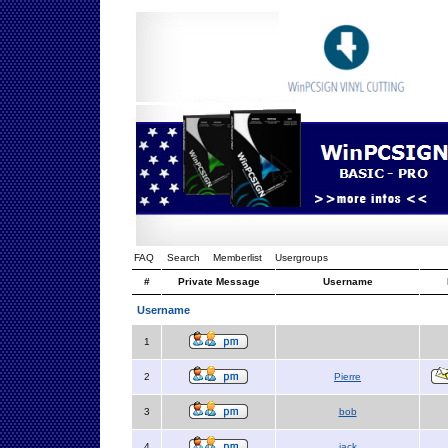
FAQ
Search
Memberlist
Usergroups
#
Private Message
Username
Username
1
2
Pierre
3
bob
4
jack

■ ■ ■

= Exercise instructions =
The copy should hold every entry above word for word and none of the pictures.

= Answer box =
FAQ
Search
Memberlist
Usergroups
#
Private Message
Username
Username
1
2
Pierre
3
bob
4
jack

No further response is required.